Sadberk Hanım, Rahmi Koç Sanayi Müzesi, Akdeniz Medeniyetleri Enstitüsünün Müzesi gibi özel müzelere ve Askeri Müze’ye baktığımızda onların çağdaş müzecilikte büyük aşamalar yaptığını, buna karşılık Kültür ve Turizm Bakanlığı müzelerinin her geçen gün eridiği ve çöktüğü açıkça görülüyordu. Oysa Türkiye’de müzecilik öyle kolayca kurulmamıştı. Atatürk’ün Cumhuriyetin ilk yıllarında üzerinde önemle durduğu müzecilik, sonraki yıllarda parasız pulsuz, ancak idealist kadrolarla büyük gelişim göstermişti Yeni kurulacak müzelerden çoğunun yeri yurdu bile belli değildi. Anadolu’daki müzeler, yer yokluğundan Osmanlıdan arta kalan medreselerde, imaretlerde kurulmuştu. Müzeciler Anadolu’yu taramış, eserler toplamış, kısıtlı imkânlarla kazılar yapmış ve müzelerini zenginleştirmeye çalışmışlardı. Hamit Zübeyr Koşay, Aziz Oğan, Tahsin Öz, Mehmet Önder, Can Kerametli, Necati Dolunay, Kemal Çığ, Hayrullah Örs, Haluk Şehsuvaroğlu ve daha birçok müzeci Türk müzelerine çok şey kazandırmıştı. O günlerde Eski Eserler ve Müzeler Genel Müdürlüğü yapan Mehmet Önder, Hikmet Gürçay ve Nurettin Yardımcı gibi yöneticiler müzelere altın çağını yaşatmıştı. Bu müzecilerden sonra, önce bir duraklama devri ardından da çöküş başlamıştı. Bu çöküş günümüzde müzelerin yok oluşuna dayanmıştır. Müzelere siyaset girmiş, yerel yönetimler çoğu kez müzelerini işlerine karışmış, sit alanları içerisinden çıkılamayacak başlı başına bir konu olmuş, bu arada yönetimlerin haksız isteklerine boyun eğmeyen müzeciler yerlerinden edilmiş, başka bir deyişle tedirgin edilmişlerdi. Müzelerin altın çağını yaşadığı dönemlerde müzeler Milli Eğitim Bakanlığı’na bağlı bir müsteşarlıkla yönetiliyordu. Kültür Bakanlığı daha henüz kurulmamıştı. Milli Eğitim Bakanları siyasetten çok eğitim ile uğraştıklarından müzelerle ilgili işleri kültür müsteşarına bırakmışlardı. Müsteşarlar ise müzeleri çok iyi tanıyan, çoğu da müzecilikten gelmiş kişiler idi. Böyle olunca da tüm müzeler maddi imkânsızlıklara rağmen kendi yağları ile kavrulmuş, müzecilik çalışmalarında çok daha başarılı olmuşlardır.

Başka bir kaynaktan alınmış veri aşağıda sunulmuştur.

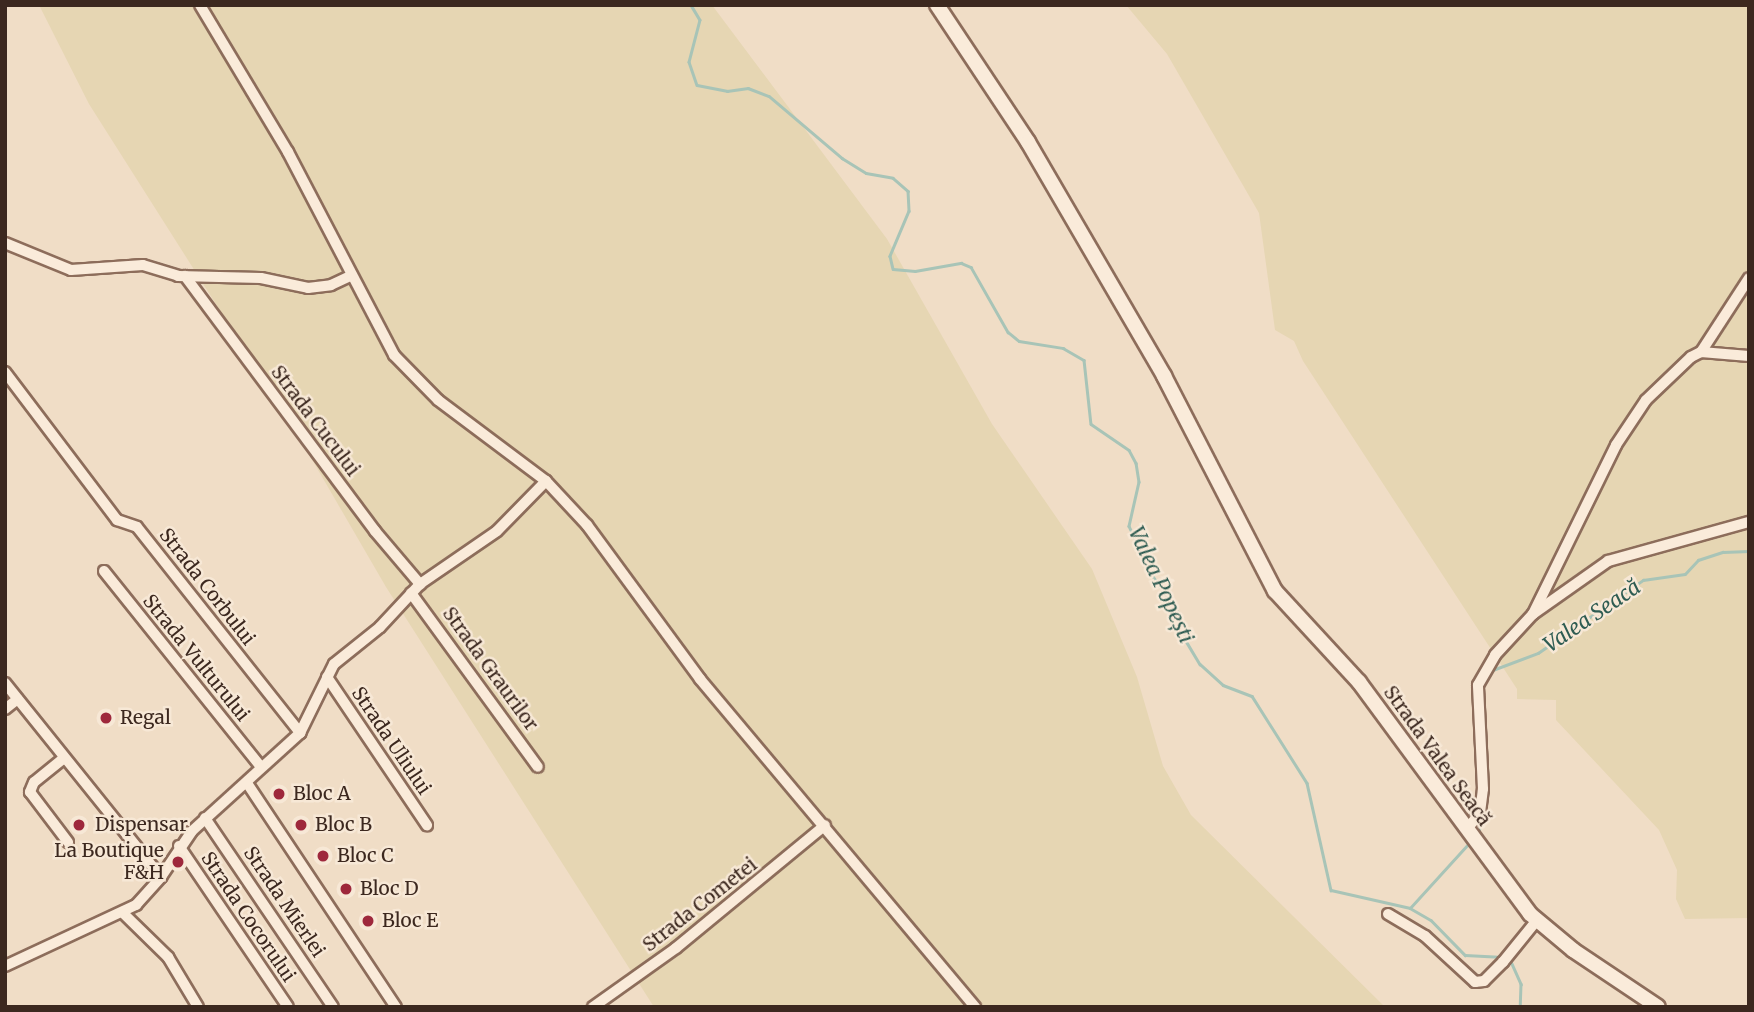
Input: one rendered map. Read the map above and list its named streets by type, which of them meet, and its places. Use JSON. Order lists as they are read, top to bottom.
{
  "streets": {
    "main road": ["Strada Valea Seacă"],
    "street": [
      "Strada Cucului",
      "Strada Corbului",
      "Strada Vulturului",
      "Strada Graurilor",
      "Strada Uliului",
      "Strada Mierlei",
      "Strada Cometei",
      "Strada Cocorului"
    ]
  },
  "water": ["Valea Popești", "Valea Seacă"],
  "places": [
    "Regal",
    "Bloc A",
    "Dispensar",
    "Bloc B",
    "Bloc C",
    "La Boutique F&H",
    "Bloc D",
    "Bloc E"
  ]
}
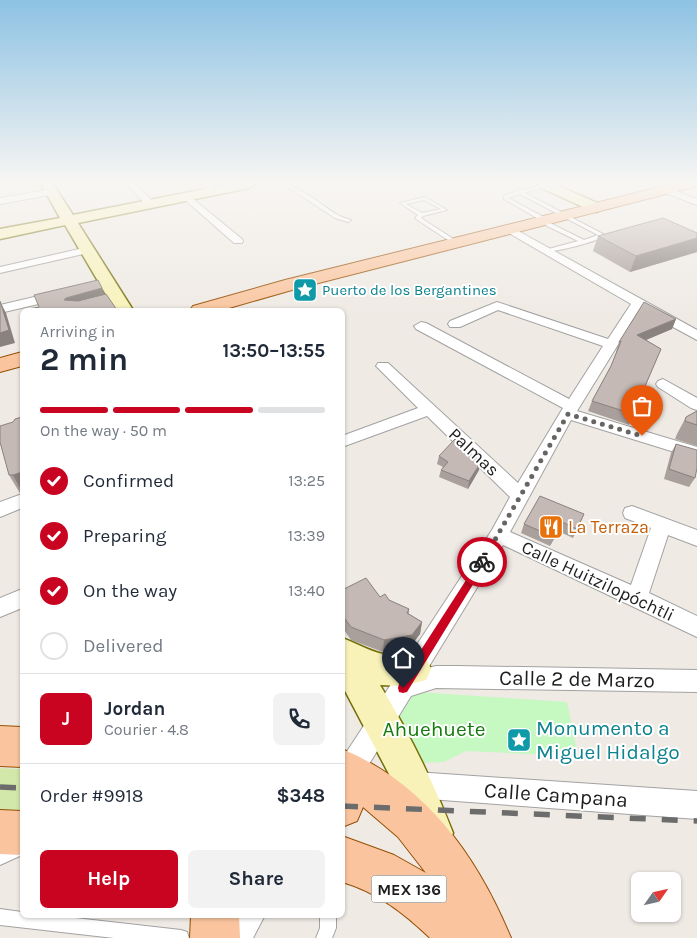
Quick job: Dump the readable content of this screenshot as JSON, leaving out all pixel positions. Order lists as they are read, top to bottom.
{
  "streets": {
    "main road": ["MEX 136"],
    "street": [
      "Palmas",
      "Calle Huitzilopóchtli",
      "Calle 2 de Marzo",
      "Calle Campana"
    ]
  },
  "parks": ["Ahuehuete"],
  "places": {
    "place": ["Puerto de los Bergantines", "Monumento a Miguel Hidalgo"],
    "restaurant": ["La Terraza"]
  },
  "north": "top right",
  "page": {
    "heading": ["2 min", "Arriving in", "13:50–13:55"],
    "panel": [
      "Jordan",
      "Courier · 4.8",
      "Order #9918",
      "$348"
    ],
    "bar": "On the way · 50 m",
    "list": [
      ["Confirmed", "13:25"],
      ["Preparing", "13:39"],
      ["On the way", "13:40"],
      "Delivered"
    ],
    "round": "J",
    "buttons": ["Help", "Share"]
  }
}
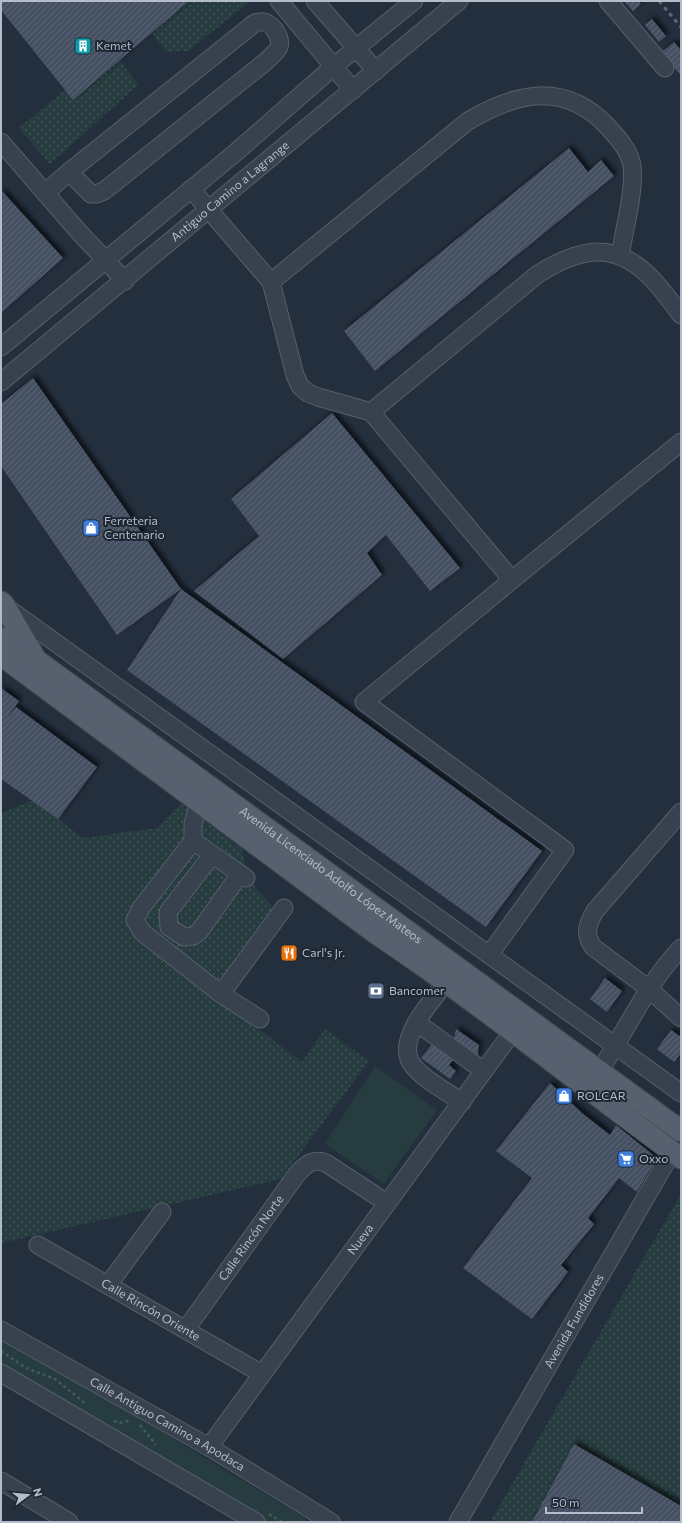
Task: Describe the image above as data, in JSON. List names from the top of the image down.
{
  "streets": {
    "main road": ["Avenida Licenciado Adolfo López Mateos"],
    "street": [
      "Antiguo Camino a Lagrange",
      "Calle Rincón Norte",
      "Nueva",
      "Calle Rincón Oriente",
      "Avenida Fundidores",
      "Calle Antiguo Camino a Apodaca"
    ]
  },
  "crossings": [
    ["Avenida Licenciado Adolfo López Mateos", "Nueva"],
    ["Avenida Licenciado Adolfo López Mateos", "Avenida Fundidores"],
    ["Calle Rincón Norte", "Nueva"],
    ["Calle Rincón Norte", "Calle Rincón Oriente"],
    ["Nueva", "Calle Rincón Oriente"],
    ["Nueva", "Calle Antiguo Camino a Apodaca"]
  ],
  "places": {
    "building": ["Kemet"],
    "shop": ["Ferreteria Centenario", "ROLCAR"],
    "restaurant": ["Carl's Jr."],
    "bank": ["Bancomer"],
    "supermarket": ["Oxxo"]
  },
  "scale_bar": "50 m",
  "north": "right"
}
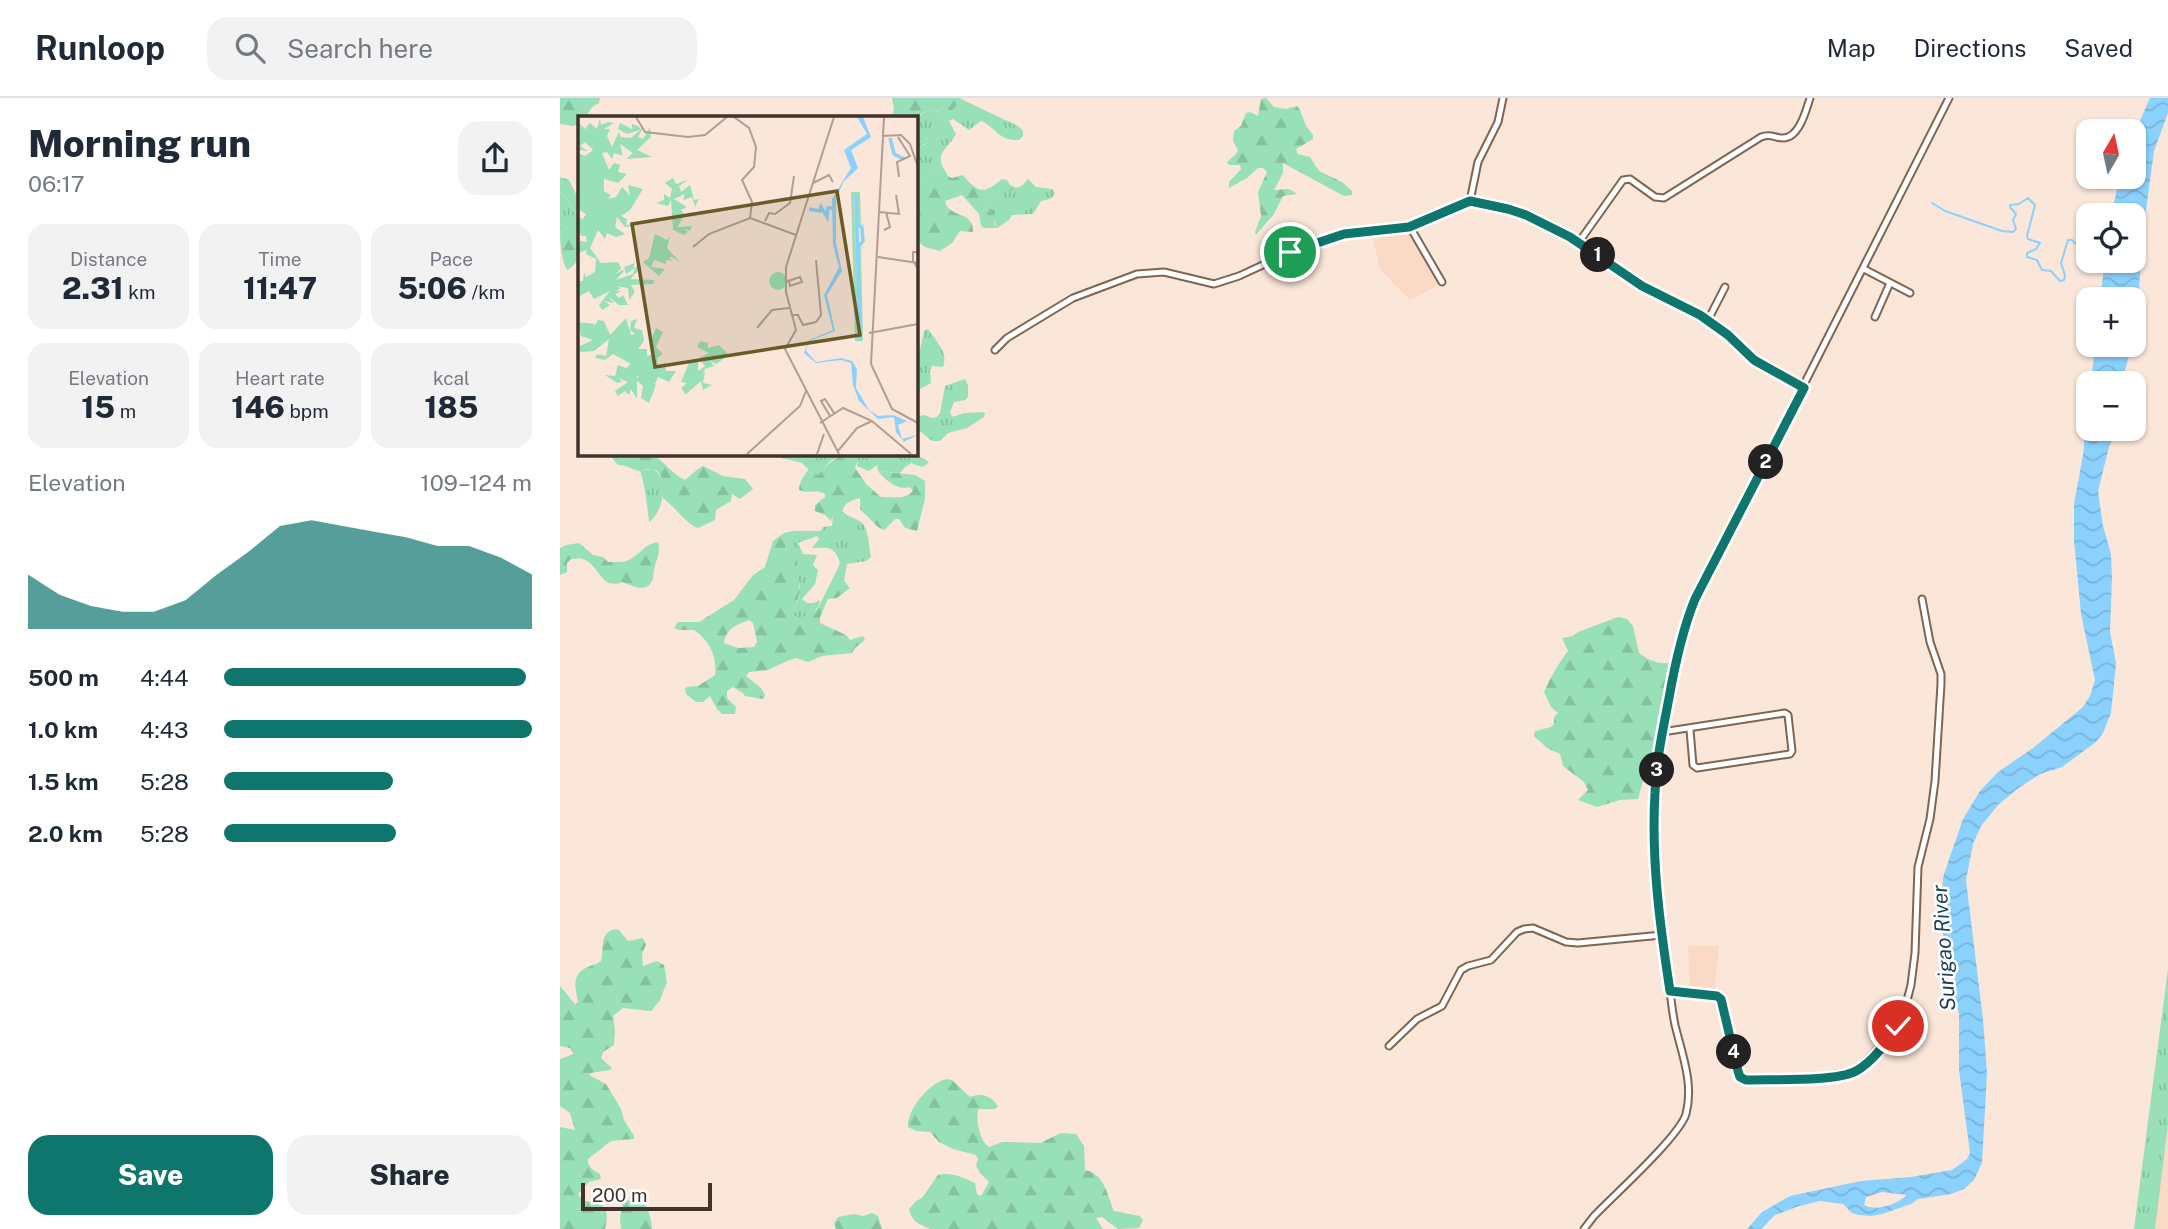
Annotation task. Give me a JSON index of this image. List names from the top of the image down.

Kültür Bakanlığı 1970’li yıllarda kurulmadan önce müzeler İller Kanunu hükümleri doğrultusunda yazışmalarını sürdürüyordu. İstanbul, Ankara ve İzmir müzeleri doğrudan doğruya genel müdürlük ile yazışmalarını yapıyordu. Kültür Bakanlığı kurulunca bu kez ortaya kültür müdürlükleri çıktı. Bakanlığın merkez ve teşkilatlarındaki birimlerinin yanı sıra müzeler de doğal olarak kültür müdürlüklerine bağlandı. Kültür müdürlüklerine atanacak kişilerin müzecilerden, kütüphanecilerden veya güzel sanatlarla uğraşan, bu konuda isim yapmış kişilerden olacağı sanılıyordu. Böyle düşünenler haklıydılar. Kültür müdürleri görev yapacakları illerin kültürel yönden öne çıkmasını sağlayacak kişiler olmalıydılar. Ne var ki, uygulama bunun tam tersi oldu, kültür müdürlüklerine bu konuda eğitim almamış, müzeleri tanımayan, daha çok ortaokul öğretmenleri getirildi. O yıllarda siyaset müzelere de girmeye başlamış, senin adamın, bizim adamımız düşüncesi kültür kurumlarında yavaş yavaş yerleşmeye başlamıştı. Uygulama böyle olunca da müze yönetimleri ile kültür müdürlükleri arasında çekişme başladı. Daha doğrusu taraflar birbirlerinin dillerini anlamıyorlardı. Bir taraf müze-bilimin öngördüğü koşullarda çalışmak istiyor, diğer taraf da kendilerini bu göreve getiren iktidarlara, yerel yönetimlere göre hareket etmek istiyordu. Daha açık tabir ile taraflardan biri müzeciliği biliyor, diğeri de bilmiyordu.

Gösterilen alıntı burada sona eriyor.